For defense, the Charles de Gaulle has 32 Aster 15 missiles with the same power as the American Evolved Sea Sparrow, launched from vertical launch cells. In addition, the ship also has four Sadral close-range defense systems and eventually 8 F-2 20mm cannon manufactured by GIAT, now Nexter Systems, to deal with the threat of small surface ships. The Grumman E-2C Hawkeye early-warning aircrafts gave Charles de Gaulle the air control ability similar to the US Navy.

The Charles de Gaulle development program is a long and difficult journey, after a troubled fifteen-year construction period. The worst problem that happened to Charles de Gaulle was that in 2000, one of her propellers broke down on the journey to Norfolk, Virginia. It was replaced by the Clemenceau’s propellers, but the new propellers made a very loud, unacceptable noise, causing the ship to return to dry dock for repairs.

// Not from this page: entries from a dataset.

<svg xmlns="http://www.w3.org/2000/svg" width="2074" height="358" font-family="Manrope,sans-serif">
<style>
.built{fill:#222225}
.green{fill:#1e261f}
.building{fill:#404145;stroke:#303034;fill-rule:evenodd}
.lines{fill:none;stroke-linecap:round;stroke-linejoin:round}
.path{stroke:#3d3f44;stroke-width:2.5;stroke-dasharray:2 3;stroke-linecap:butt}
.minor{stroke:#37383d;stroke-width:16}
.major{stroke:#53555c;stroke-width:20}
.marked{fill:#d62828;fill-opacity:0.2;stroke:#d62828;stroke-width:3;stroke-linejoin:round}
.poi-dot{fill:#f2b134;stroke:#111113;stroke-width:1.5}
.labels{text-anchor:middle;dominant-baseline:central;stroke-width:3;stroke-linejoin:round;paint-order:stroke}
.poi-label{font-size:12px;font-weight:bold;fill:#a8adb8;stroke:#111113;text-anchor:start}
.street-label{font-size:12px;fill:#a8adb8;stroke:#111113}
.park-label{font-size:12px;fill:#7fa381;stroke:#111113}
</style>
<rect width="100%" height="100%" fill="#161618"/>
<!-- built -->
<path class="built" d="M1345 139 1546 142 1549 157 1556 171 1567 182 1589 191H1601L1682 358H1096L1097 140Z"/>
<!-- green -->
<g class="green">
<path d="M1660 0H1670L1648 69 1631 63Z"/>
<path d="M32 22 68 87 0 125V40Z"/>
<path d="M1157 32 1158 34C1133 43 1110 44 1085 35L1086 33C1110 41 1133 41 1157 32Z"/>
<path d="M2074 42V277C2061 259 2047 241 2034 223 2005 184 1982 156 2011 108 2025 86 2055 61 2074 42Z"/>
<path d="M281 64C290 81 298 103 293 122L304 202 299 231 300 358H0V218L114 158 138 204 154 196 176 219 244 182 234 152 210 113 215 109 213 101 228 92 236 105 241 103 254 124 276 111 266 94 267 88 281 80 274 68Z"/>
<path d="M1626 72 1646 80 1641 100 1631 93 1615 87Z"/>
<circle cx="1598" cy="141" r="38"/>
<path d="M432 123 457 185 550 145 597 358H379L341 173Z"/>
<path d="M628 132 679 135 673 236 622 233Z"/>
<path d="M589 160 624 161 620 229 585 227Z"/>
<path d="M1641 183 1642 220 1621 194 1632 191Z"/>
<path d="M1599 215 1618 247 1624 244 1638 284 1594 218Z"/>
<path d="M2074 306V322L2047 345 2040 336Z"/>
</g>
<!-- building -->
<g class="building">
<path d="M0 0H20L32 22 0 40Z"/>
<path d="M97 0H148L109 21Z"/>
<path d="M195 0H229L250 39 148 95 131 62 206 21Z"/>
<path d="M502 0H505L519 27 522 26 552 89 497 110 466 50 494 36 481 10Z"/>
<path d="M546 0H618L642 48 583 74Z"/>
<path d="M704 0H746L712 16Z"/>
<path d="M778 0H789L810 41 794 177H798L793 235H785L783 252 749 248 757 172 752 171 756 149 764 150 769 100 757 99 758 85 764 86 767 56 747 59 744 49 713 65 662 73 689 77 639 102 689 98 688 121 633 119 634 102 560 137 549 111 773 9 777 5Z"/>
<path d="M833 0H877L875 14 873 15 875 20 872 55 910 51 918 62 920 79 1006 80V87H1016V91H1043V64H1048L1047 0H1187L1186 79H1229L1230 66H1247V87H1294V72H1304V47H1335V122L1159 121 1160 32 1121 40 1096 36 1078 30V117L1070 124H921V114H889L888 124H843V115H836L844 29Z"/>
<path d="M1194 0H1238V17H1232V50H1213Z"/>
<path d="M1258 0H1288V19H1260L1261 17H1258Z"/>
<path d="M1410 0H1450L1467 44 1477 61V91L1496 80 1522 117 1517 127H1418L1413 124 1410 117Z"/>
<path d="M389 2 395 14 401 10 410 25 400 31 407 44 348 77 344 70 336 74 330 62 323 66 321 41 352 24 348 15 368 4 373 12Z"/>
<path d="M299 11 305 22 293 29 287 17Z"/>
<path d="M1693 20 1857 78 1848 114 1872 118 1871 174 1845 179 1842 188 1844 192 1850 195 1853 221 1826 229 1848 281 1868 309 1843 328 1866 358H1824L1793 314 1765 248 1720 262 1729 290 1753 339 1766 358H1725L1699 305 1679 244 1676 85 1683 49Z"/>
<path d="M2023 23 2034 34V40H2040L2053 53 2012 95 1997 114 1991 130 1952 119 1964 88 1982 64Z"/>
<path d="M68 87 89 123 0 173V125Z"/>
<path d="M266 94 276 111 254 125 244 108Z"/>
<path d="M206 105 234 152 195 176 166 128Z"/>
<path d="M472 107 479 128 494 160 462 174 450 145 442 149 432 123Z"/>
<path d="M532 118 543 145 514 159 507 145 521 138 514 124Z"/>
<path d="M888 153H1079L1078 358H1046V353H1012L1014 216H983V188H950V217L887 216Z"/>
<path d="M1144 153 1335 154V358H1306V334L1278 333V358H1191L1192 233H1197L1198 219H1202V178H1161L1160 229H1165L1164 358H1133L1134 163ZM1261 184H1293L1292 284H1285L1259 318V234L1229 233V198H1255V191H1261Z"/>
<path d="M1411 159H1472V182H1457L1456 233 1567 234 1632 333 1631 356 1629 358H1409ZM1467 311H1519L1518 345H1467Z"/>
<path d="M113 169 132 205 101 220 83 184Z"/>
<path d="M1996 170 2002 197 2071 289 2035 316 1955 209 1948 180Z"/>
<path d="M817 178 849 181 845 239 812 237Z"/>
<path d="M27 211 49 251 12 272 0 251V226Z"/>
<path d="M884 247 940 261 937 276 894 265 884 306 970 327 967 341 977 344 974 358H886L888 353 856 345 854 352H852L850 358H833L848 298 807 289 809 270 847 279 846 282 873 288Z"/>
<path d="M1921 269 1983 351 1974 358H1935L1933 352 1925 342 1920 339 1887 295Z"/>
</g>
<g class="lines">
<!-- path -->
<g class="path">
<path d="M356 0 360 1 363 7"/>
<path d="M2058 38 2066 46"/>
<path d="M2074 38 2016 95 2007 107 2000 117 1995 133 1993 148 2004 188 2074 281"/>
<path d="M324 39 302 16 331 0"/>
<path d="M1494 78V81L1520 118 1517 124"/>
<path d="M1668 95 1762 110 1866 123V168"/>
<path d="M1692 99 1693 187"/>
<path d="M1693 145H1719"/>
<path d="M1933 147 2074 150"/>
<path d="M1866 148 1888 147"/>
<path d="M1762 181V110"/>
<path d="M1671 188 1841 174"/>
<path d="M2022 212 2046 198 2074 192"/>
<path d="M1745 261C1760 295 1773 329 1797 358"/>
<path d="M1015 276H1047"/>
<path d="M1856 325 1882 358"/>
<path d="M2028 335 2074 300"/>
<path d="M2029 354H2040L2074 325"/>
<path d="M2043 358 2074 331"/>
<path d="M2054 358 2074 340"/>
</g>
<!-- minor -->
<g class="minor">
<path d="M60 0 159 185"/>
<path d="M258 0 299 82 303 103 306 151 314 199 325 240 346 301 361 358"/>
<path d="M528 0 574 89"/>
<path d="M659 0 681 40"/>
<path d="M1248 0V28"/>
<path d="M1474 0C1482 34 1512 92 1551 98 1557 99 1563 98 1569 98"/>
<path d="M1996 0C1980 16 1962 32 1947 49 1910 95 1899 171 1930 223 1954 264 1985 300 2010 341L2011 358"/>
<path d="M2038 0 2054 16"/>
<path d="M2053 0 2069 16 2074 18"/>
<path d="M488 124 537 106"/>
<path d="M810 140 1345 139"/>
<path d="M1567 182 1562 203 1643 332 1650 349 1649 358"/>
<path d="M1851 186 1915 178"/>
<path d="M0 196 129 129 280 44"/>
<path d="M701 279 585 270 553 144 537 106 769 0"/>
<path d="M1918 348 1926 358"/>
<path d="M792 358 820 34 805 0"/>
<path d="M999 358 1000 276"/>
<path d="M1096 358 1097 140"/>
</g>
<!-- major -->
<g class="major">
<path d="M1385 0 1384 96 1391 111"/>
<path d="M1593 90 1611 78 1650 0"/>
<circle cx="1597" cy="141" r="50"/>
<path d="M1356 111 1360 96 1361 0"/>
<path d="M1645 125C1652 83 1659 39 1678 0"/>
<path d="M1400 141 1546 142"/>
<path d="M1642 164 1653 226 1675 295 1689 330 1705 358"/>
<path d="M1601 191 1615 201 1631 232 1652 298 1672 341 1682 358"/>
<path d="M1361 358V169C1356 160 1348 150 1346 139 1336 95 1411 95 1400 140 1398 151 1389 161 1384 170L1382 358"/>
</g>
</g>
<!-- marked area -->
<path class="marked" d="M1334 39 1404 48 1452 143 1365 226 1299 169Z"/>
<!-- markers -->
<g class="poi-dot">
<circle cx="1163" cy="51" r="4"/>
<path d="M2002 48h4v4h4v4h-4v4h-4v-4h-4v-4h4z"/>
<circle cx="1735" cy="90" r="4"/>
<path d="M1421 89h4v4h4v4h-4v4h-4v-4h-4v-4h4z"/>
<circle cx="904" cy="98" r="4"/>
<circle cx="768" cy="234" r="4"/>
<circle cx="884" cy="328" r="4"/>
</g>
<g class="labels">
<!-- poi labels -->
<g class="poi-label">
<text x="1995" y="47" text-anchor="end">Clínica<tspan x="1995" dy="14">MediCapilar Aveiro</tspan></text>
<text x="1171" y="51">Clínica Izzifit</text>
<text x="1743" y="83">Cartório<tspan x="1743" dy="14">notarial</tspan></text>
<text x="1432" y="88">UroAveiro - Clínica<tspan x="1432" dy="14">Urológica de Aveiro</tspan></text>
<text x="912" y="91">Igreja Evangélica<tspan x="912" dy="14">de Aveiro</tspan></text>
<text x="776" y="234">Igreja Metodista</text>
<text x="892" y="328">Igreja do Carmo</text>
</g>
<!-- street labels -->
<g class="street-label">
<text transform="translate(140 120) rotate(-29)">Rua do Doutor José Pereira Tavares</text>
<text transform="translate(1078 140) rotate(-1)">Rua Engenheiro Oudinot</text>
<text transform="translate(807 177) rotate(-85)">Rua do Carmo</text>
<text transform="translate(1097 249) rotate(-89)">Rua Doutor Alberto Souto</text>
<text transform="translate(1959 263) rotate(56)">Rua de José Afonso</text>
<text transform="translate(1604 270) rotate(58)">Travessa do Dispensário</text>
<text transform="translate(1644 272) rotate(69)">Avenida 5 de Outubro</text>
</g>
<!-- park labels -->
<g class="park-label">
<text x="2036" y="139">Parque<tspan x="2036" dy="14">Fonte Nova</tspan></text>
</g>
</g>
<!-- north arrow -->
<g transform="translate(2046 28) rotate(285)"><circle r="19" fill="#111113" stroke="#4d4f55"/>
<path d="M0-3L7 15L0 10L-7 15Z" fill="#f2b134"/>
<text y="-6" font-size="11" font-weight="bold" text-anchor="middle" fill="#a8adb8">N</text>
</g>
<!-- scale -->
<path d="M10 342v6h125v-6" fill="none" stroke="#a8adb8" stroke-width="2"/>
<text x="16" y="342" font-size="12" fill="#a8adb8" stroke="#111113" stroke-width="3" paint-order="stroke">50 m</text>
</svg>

The problem with the propeller has left Charles de Gaulle lying down for over a year. The ship returned to service in December 2001 and was immediately sent to the Indian Ocean to participate in the US-led Operation Enduring Freedom against Al Qaeda and the Taliban in Afghanistan.

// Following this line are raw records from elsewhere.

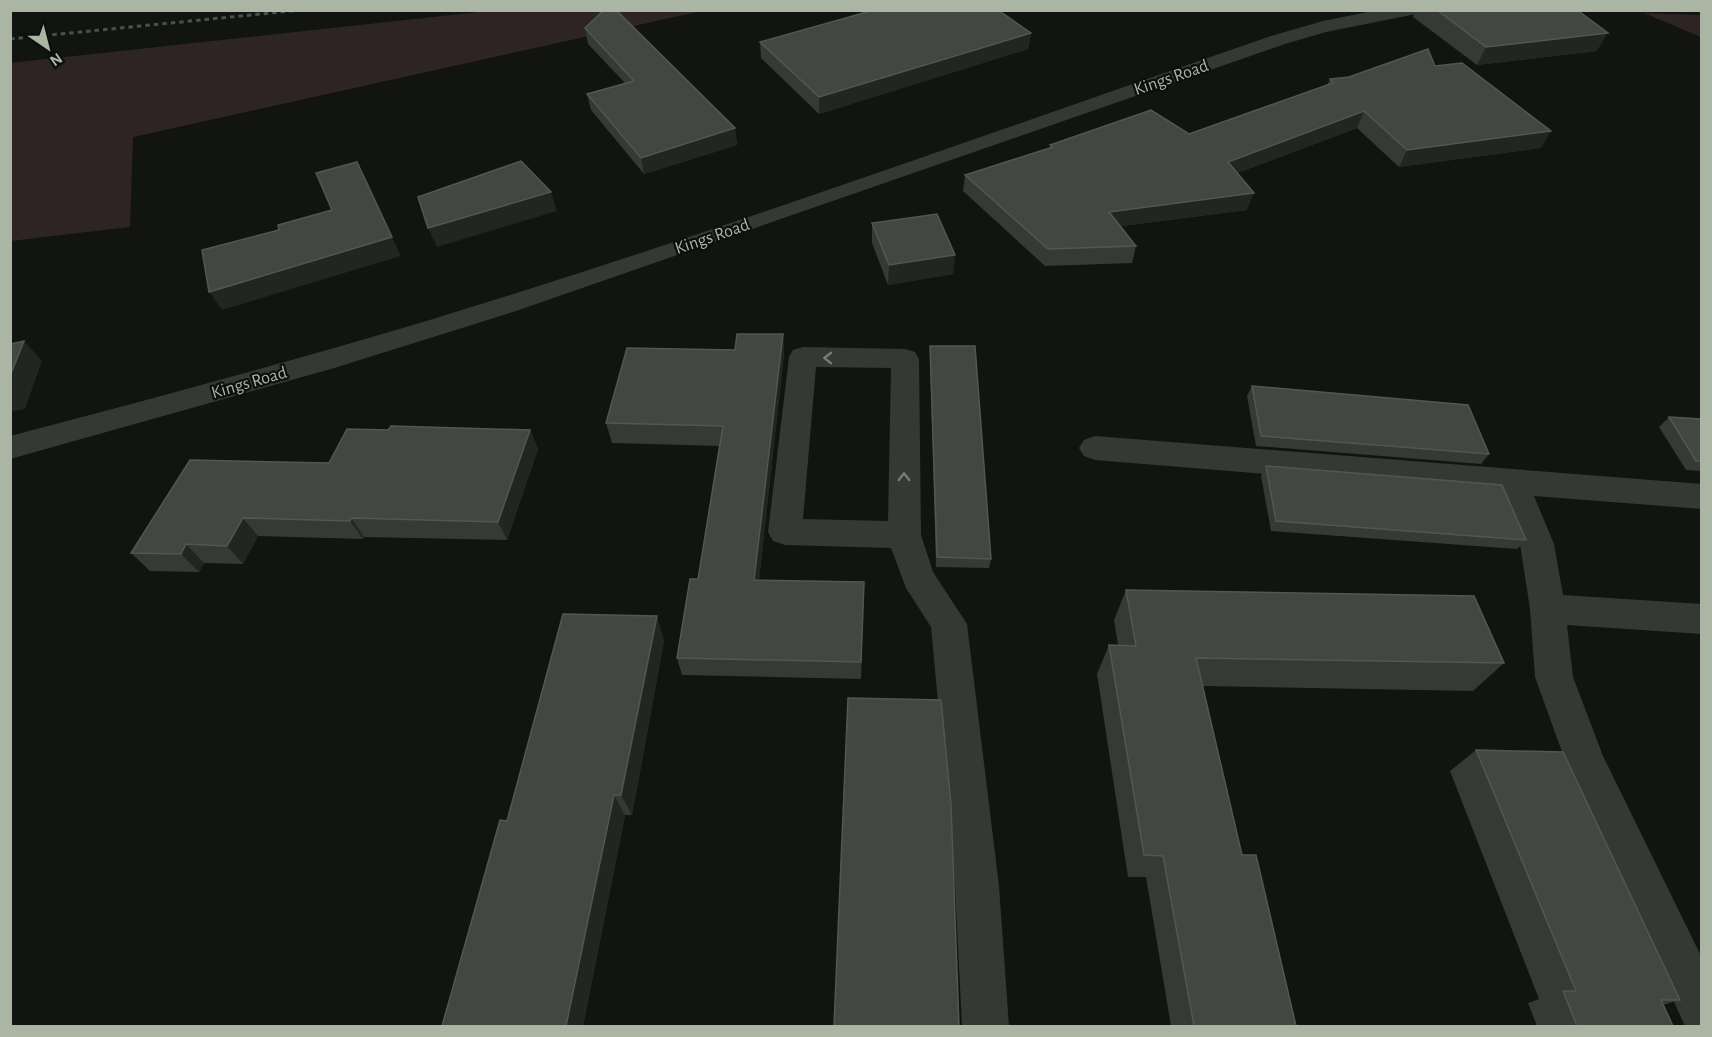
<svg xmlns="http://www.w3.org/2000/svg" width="1712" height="1037" font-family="'Alegreya Sans',sans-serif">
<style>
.green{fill:#2e2424}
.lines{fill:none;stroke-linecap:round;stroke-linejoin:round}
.minor{fill:#343933;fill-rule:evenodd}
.rail{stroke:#4b5048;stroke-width:3;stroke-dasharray:4.5 4;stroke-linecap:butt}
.wall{fill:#363935}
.shaded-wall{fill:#222522}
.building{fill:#424741;stroke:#525850;stroke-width:1.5}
.oneway{stroke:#757d71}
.labels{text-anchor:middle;stroke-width:4.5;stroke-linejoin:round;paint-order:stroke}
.far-street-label{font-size:18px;fill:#aab5a3;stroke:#0d0e0d}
</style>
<rect width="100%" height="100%" fill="#121412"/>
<g class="green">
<path d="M 488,11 L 697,12 L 133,137 L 130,227 L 11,241 L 10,63 Z"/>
<path d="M 1644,13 L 1701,15 L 1701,37 Z"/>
</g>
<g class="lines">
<g class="minor">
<path d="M 1378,10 L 1418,10 L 1416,14 L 1326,32 L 1285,44 L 516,311 L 331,369 L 10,459 L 10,436 C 152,399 293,361 433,319 C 715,233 992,132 1271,36 L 1323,21 Z"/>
<path d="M 803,347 L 905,349 L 915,352 L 919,359 L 921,535 L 933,572 L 967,624 L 999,886 L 1009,1026 L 962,1026 L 955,886 L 931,627 L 906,588 L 891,548 L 785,545 L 773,541 L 768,532 L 789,357 L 793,350 ZM 816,367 L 891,368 L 888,521 L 803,519 Z"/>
<path d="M 1095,436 L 1702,484 L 1702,509 L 1534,496 L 1554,544 L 1563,595 L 1702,604 L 1702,634 L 1567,625 L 1573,677 L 1603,756 L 1702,958 L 1702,1026 L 1685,1026 L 1566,763 L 1535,677 L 1530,609 L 1520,544 L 1501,493 L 1095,460 L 1084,456 L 1079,448 L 1084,440 Z"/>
</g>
<path class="rail" d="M 10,39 L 301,10"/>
</g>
<g class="wall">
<path d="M 1416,10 L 1577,10 L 1597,51 L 1477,65 L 1413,17 Z"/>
<path d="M 585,28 L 735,128 L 737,145 L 644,174 L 591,110 L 587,94 L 625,83 L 588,44 Z"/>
<path d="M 1031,33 L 1028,49 L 819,114 L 761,58 L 760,42 Z"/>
<path d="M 1435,66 L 1541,148 L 1399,167 L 1357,128 L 1237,173 L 1247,210 L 1121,226 L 1136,246 L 1132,263 L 1045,266 L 963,191 L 965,175 L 1050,148 L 1050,145 L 1189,134 L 1327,85 L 1330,79 Z"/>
<path d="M 872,223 L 953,274 L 888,285 L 872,243 Z"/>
<path d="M 783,334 L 784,354 L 759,580 L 864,582 L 861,679 L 682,675 L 677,658 L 698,579 L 719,446 L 612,443 L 606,423 L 735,350 Z"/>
<path d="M 930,346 L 991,559 L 989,568 L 936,567 L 930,356 Z"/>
<path d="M 1252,386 L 1489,454 L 1481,464 L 1256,446 L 1247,396 Z"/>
<path d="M 1669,417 L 1701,419 L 1701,471 L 1686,470 L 1659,427 Z"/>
<path d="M 388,430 L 530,430 L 538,449 L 507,540 L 364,537 L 363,539 L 258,536 L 243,564 L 204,563 L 199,572 L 150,571 L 131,553 L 329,463 Z"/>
<path d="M 1266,466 L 1526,540 L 1517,549 L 1271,531 L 1261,476 Z"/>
<path d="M 1126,590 L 1504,663 L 1473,691 L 1203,686 L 1242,855 L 1296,1026 L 1171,1026 L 1146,877 L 1128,877 L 1097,674 L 1109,645 L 1118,645 L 1114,620 Z"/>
<path d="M 664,641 L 632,815 L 625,815 L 583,1026 L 442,1026 L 507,821 Z"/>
<path d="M 1476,750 L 1680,1000 L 1663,1005 L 1673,1026 L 1537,1026 L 1528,1003 L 1539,999 L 1450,771 Z"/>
</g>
<g class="shaded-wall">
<path d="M 1031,33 L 1028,49 L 819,114 L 819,97 Z"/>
<path d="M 1608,33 L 1597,51 L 1477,65 L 1486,47 Z"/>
<path d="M 1364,111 L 1357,128 L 1223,178 L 1228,162 Z"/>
<path d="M 735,128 L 737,145 L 644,174 L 641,158 Z"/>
<path d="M 1551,131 L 1541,148 L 1399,167 L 1407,150 Z"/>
<path d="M 551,192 L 557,211 L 437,247 L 428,228 Z"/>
<path d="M 1254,193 L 1247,210 L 1105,228 L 1109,212 Z"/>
<path d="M 392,237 L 401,256 L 222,310 L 209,292 Z"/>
<path d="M 955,255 L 953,274 L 888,285 L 889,265 Z"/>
<path d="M 783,334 L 784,354 L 757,598 L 754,580 Z"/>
<path d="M 24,341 L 42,361 L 25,409 L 10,412 L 10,376 Z"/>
<path d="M 530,430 L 538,449 L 507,540 L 498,522 Z"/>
<path d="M 243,518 L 258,536 L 243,564 L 227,546 Z"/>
<path d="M 351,518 L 364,537 L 363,539 L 350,521 Z"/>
<path d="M 186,544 L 204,563 L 199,572 L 181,554 Z"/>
<path d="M 657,616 L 664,641 L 632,815 L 621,795 Z"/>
<path d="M 614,795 L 625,815 L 583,1026 L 566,1026 Z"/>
</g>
<g class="building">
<path d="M 604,10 L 616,10 L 735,128 L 641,158 L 587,94 L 634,81 L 585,28 Z"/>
<path d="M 874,10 L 998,10 L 1031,33 L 819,97 L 760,42 Z"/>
<path d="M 1437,10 L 1577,10 L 1608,33 L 1486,47 Z"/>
<path d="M 1428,49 L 1435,66 L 1462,63 L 1551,131 L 1407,150 L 1364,111 L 1228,162 L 1254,193 L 1109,212 L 1136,246 L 1048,249 L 965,175 L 1053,147 L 1050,145 L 1151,110 L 1189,134 L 1333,83 L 1330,79 L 1349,77 Z"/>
<path d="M 521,161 L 551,192 L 428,228 L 418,197 Z"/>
<path d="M 357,162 L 392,237 L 209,292 L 202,250 L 279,230 L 278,225 L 332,210 L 316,173 Z"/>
<path d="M 937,214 L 955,255 L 889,265 L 872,223 Z"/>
<path d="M 737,334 L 783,334 L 754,580 L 864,582 L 861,662 L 677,658 L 690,579 L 698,579 L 723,426 L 606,423 L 627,348 L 735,350 Z"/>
<path d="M 24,341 L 10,376 L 10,344 Z"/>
<path d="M 930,346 L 975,346 L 991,559 L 937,557 Z"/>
<path d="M 1252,386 L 1468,405 L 1489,454 L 1261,436 Z"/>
<path d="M 1669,417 L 1701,419 L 1701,461 L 1696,461 Z"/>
<path d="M 391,426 L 530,430 L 498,522 L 351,518 L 350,521 L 243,518 L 227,546 L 186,544 L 181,554 L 131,553 L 190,460 L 329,463 L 347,429 L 388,430 Z"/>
<path d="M 1266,466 L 1502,485 L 1526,540 L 1276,521 Z"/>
<path d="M 1126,590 L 1474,596 L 1504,663 L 1196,658 L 1242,855 L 1256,855 L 1296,1026 L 1194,1026 L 1163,856 L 1144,855 L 1109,645 L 1136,646 Z"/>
<path d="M 563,614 L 657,616 L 621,795 L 614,795 L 566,1026 L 442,1026 L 500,820 L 507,821 Z"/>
<path d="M 848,698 L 941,700 L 951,805 L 959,1026 L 834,1026 Z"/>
<path d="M 1476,750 L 1563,752 L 1680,1000 L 1661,1000 L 1673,1026 L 1577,1026 L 1563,991 L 1576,991 Z"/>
</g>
<defs><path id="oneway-chevron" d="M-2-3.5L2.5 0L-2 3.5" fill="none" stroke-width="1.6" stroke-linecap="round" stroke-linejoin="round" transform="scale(1.5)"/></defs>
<g class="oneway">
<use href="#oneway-chevron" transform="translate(828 358) rotate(-179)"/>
<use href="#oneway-chevron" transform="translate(904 477) rotate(-90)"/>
</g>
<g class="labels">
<g class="far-street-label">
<text transform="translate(1171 77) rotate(-19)" y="6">Kings Road</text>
<text transform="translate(712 236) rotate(-19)" y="6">Kings Road</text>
<text transform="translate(249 382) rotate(-16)" y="6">Kings Road</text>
</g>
</g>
<rect width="1712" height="1037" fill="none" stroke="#aab5a3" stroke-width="24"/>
<g transform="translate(48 48) rotate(145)" stroke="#0d0e0d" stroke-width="4.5" paint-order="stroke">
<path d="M0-4.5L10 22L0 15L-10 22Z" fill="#aab5a3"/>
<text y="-9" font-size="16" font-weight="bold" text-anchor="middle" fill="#aab5a3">N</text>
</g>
</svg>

In the following years, the ship continued to take part in French Navy operations. As of 2011, Charles de Gaulle has carried out nearly 1,400 missions in Libya, reconnaissance flight missions and combat support. In 2015, the Charles de Gaulle was deployed twice to against the self-proclaimed Islamic State organization. A year later, in September 2016, she returned to the area to perform missions in Mosul, Iraq. She was awarded a certificate of merit by the US Navy for her contributions to the Inherent Resolve campaign.Despite promises for decades, France has not yet launched a second aircraft carrier. The most recent proposal submitted to the government was to build a separate version of the British Elizabeth-class aircraft carrier, but so far nothing has been moving. It seems that France does not have enough resources to cover the costs of two aircraft carriers. Therefore, now and in the near future, Charles de Gaulle will still be the only aircraft carrier of this country.